Sudah hampir pukul 9 malam.
Fahri belum juga keluar dari kamarnya. Mama tau ia belum makan malam.
"Fahri, makan dulu
sayang. Sudah mama masakkan ayam goreng kesukaan kamu."
"udah deh ma, Fahri
mau belajar. Fahri nggak nafsu makan. Apalagi sama ayam goreng bosan."
Bosan? Sejak kapan? Malam
ini? Mama bertanya-tanya dalam hati sambil mengerutkan jidatnya. Padahal
masakan itu sudah disiapkan ya karena Fahri yang suka. Siapa lagi? Entahlah,
mungkin Fahri benar-benar sedang tidak mau diganggu.
Di sekolah. Fahri melangkah
menuju kelas dengan mantap. Ia yakin ia bisa membabat habis semua soal-soal.

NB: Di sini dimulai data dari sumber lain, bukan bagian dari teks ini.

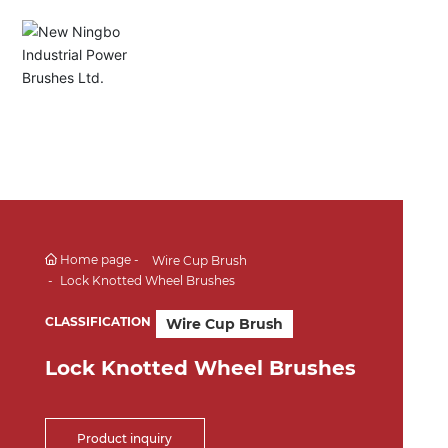
English
Español
Deutsch
中文简体
Home page
Wire Cup Brush
Lock Knotted Wheel Brushes
CLASSIFICATION
Wire Cup Brush
Lock Knotted Wheel Brushes
Product inquiry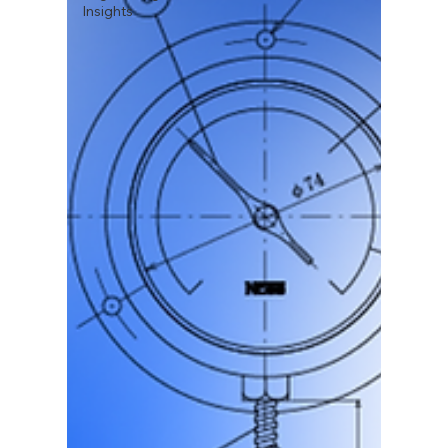
Insights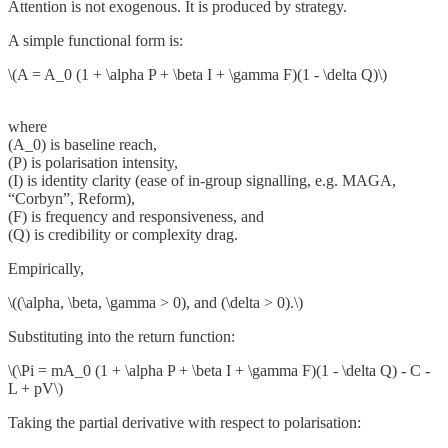
Attention is not exogenous. It is produced by strategy.
A simple functional form is:
\(A = A_0 (1 + \alpha P + \beta I + \gamma F)(1 - \delta Q)\)
where
(A_0) is baseline reach,
(P) is polarisation intensity,
(I) is identity clarity (ease of in-group signalling, e.g. MAGA,
“Corbyn”, Reform),
(F) is frequency and responsiveness, and
(Q) is credibility or complexity drag.
Empirically,
\((\alpha, \beta, \gamma > 0), and (\delta > 0).\)
Substituting into the return function:
\(\Pi = mA_0 (1 + \alpha P + \beta I + \gamma F)(1 - \delta Q) - C -
L + pV\)
Taking the partial derivative with respect to polarisation:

Bagaimana tidak, ia sudah belajar mati-matian hingga larut malam. Semua materi
telah ia pelajari tanpa ada yang terlewat. Hingga tes itu pun datang. Semua
murid berusaha menjawab semua soal dengan benar. Bahkan tidak sedikit anak yang
mencontek kesana kemari. Namun Fahri tetap pada prinsip tentang apa yang telah
ia dengar dari mamanya. Selama tes berlangsung, Fahri berusaha mengerjakannya
dengan jujur. Meskipun ketika mengerjakan ada beberapa soal yang sempat
membuatnya bimbang. Namun Fahri tetap optimis.
Hari pembagian hasil tes
tiba. Nilai Fahri tidak begitu memuaskan seperti apa yang ia harapkan bahkan
membuatnya merasa sedikit kecewa. Ini tidak adil baginya. Ia sudah berusaha
semaksimal mungkin dan mengerjakannya dengan jujur. Harusnya Tuhan lebih
berpihak padanya. Itu yang Fahri tahu. Sedangkan Ari yang malas belajar pun
mendapat nilai lebih tinggi darinya. 'huh, pantas saja. Dia mencontek!’ sanggah
Fahri dalam hati.
Guru bahasa Inggris, bu
Wilda, menenangkan semua murid yang telah menerima hasil tes dan memerintahkan
duduk rapi di bangku masing-masing.
"ya, setelah ibu
koreksi, nilai kalian memang berfariasi. Selamat bagi yang mendapatkan nilai
bagus. Ibu bangga pada kalian. Ibu harap terus ada kemajuan dari kalian. Dan
bagi yang nilainya kurang, ibu minta kalian lebih serius dalam belajar."
'saya sudah sangat serius,
bu. Kurang apa lagi?' sahut Fahri dalam hati tidak terima.
"di samping belajar
yang giat, jangan lupa meminta restu pada kedua orangtua kalian ya. Itu juga
penting. Pasti mereka akan mendoakan kalian dan kalian akan lebih
dimudahkan oleh Tuhan dalam mengerjakan, insyaallah."
Ketika bu Wilda mencoba
memberi sedikit pengarahan seperti itu, tiba-tiba Fahri teringat akan kejadian
malam itu. Dia bukannya meminta restu dan doa pada mamanya, malah ia tidak
mengacuhkan perkataan mamanya, mengabaikan, bahkan sudah berkata tidak sopan
yang mungkin telah membuat mamanya merasa sedih dan kecewa. Ah, mungkin ini
jawaban dari semua pertanyaan Fahri. Mungkin dia memang sudah belajar
mati-matian, mungkin dia juga sudah berusaha bersikap jujur, namun ia juga
melupakan sesuatu yang tidak kalah pentingnya. Dimana kewajiban seorang anak
kepada orangtua yaitu berbakti kepadanya. Fahri merasa sangat bersalah. Nilai
bukanlah yang terpenting. Yang terpenting justru proses yang kita lalui dengan
sebaik-baiknya. Bahkan hal buruk lain pun ternyata bisa memepengaruhi hasil
kerja kita sehingga hasilnya kurang maksimal. Seketika itu juga, Fahri ingin
segera pulang, menemui mamanya, memeluknya, dan meminta maaf kepadanya. Rasa
penyesalan itu berakhir pada sebuah pembelajaran yang berarti baginya. Ia pun
bersyukur atas sebuah pengingatan ini.